Uscito di galera, Nello si arrangiava con un furgone a potare giardini, traslocare mobili e ripulire scantinati da roba vecchia, che in parte buttava e in parte aggiustava e rivendeva. In un giro per discariche aveva incontrato una vecchia conoscenza, nome di battaglia Er Colla, per via della fissazione a non lasciare mai in piedi nessuno (devono fa’ un tutt’uno co’ l’asfarto), divenuto ispettore all’azienda comunale dei rifiuti in una colossale infornata di ex camerati da aiutare, in un momento di giunta favorevole. Nello, sotto il sole di agosto, con un frigorifero sulle spalle e la maglietta fradicia aveva evitato di salutarlo, per non metterlo in imbarazzo, ma quella frazione di secondo era stata sufficiente a ricordare al geometra dell’azienda comunale che Comandini, quando era entrato in galera, non aveva fatto un fiato e tantomeno aveva pronunciato il nome che mancava al magistrato per completare il commando che aveva rotto la schiena al ragazzo, il nome più pesante, quello dell’ultima bastonata alla vittima già a terra.
Nel giro di qualche giorno, Nello si era ritrovato in un ufficio a stampare moduli. Ogni tanto incontrava per i corridoi facce conosciute tanto tempo prima, che faceva di tutto per evitare, cercando come sempre di fare bene e in silenzio il suo lavoro, per quanto non ne capisse l’utilità. Un venerdì pomeriggio, mentre era curvo sulla stampante e si sforzava di capire come si cambia il toner, gli si era avvicinato da dietro un altro beneficiato della stessa cordata der Colla, che aveva sbattuto i tacchi e, col braccio teso nel saluto romano e un sorriso ebete sulla faccia, si era rivolto a Nello:
«Camerata Comandini…Presente!»
Siccome quella per il camerata Nello Comandini non era una buona giornata, il responsabile della compilazione del registro infortuni aveva dovuto faticare un po’ a descrivere il sinistro occorso allo spiritoso che, inavvertitamente, era caduto con la faccia sul toner rompendosi due denti e l’osso nasale.

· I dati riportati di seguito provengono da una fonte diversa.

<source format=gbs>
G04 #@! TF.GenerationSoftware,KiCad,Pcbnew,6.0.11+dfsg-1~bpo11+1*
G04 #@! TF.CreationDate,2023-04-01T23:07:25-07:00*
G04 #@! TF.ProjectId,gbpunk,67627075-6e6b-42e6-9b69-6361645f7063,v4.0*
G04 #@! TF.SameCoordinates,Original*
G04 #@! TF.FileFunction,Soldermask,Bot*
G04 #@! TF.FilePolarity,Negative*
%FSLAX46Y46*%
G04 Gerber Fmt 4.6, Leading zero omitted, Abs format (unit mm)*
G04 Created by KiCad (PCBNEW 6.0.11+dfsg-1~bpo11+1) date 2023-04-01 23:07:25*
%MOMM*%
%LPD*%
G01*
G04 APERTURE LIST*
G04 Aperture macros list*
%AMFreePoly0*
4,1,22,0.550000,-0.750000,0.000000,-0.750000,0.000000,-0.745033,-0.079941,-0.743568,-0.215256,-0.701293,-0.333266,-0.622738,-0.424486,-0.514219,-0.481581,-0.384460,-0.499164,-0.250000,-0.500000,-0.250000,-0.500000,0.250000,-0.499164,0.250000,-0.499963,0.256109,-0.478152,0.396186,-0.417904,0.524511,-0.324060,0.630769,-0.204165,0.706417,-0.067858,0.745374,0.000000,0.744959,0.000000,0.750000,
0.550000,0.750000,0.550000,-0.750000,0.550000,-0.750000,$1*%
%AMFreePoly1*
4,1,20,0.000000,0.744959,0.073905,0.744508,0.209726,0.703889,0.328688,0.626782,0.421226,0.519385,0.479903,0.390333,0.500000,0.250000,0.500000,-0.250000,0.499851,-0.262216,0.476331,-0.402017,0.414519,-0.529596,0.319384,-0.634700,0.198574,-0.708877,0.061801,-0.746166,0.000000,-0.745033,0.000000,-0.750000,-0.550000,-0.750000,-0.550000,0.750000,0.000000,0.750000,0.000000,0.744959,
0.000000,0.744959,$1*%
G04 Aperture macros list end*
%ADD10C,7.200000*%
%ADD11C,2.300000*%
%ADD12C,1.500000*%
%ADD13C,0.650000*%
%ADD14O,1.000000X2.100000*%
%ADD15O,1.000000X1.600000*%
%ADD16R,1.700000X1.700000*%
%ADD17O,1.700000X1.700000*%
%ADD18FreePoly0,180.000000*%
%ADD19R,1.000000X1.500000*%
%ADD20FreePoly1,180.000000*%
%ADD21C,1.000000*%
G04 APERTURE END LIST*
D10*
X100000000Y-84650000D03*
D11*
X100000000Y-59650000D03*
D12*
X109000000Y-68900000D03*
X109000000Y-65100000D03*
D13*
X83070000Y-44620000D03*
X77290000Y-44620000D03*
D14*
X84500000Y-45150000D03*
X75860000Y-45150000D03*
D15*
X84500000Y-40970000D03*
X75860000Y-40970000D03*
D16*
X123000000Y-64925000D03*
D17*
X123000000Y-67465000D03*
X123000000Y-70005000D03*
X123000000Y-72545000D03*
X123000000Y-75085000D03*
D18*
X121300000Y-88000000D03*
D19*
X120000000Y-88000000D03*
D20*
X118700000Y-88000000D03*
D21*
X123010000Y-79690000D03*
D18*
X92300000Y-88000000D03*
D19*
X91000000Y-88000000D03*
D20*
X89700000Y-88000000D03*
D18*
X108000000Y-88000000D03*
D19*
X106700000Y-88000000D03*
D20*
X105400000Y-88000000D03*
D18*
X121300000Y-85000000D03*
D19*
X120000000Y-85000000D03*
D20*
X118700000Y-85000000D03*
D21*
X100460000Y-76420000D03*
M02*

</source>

Chiusa per sempre la stagione ufficio, Nello si è rimesso sul furgone e, insieme al suo ex compagno di cella dell’Autonomia si è creato un giro piuttosto stabile di attacchinaggio pubblicitario.

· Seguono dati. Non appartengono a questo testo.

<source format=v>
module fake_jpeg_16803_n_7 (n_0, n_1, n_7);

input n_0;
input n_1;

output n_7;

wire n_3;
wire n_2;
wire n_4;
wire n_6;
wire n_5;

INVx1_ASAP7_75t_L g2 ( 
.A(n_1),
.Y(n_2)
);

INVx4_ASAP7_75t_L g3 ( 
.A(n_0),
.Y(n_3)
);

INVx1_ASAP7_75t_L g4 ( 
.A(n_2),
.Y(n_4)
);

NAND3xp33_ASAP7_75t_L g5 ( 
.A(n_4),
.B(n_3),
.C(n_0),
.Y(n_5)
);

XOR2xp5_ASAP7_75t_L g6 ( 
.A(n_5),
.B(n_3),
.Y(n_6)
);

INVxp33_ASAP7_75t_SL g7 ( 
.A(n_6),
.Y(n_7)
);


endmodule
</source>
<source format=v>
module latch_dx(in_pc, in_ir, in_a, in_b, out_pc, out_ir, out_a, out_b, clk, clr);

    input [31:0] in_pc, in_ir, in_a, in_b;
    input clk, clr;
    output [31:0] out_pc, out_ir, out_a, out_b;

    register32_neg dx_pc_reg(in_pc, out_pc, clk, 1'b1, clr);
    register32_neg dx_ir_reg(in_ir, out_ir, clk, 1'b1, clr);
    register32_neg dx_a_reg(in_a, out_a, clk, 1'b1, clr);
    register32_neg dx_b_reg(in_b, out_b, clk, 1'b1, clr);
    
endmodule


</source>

Dopo il lavoro vanno a bere birra nel dehors di un locale al Pigneto, anche d’inverno, se ne stanno in disparte fumando in silenzio. Più che altro guardano le ragazze, che con gli amici parlano di università, progetti editoriali, musica e vacanze. Possono ascoltare tutti i loro discorsi, tanto nessuno si accorge mai della loro presenza.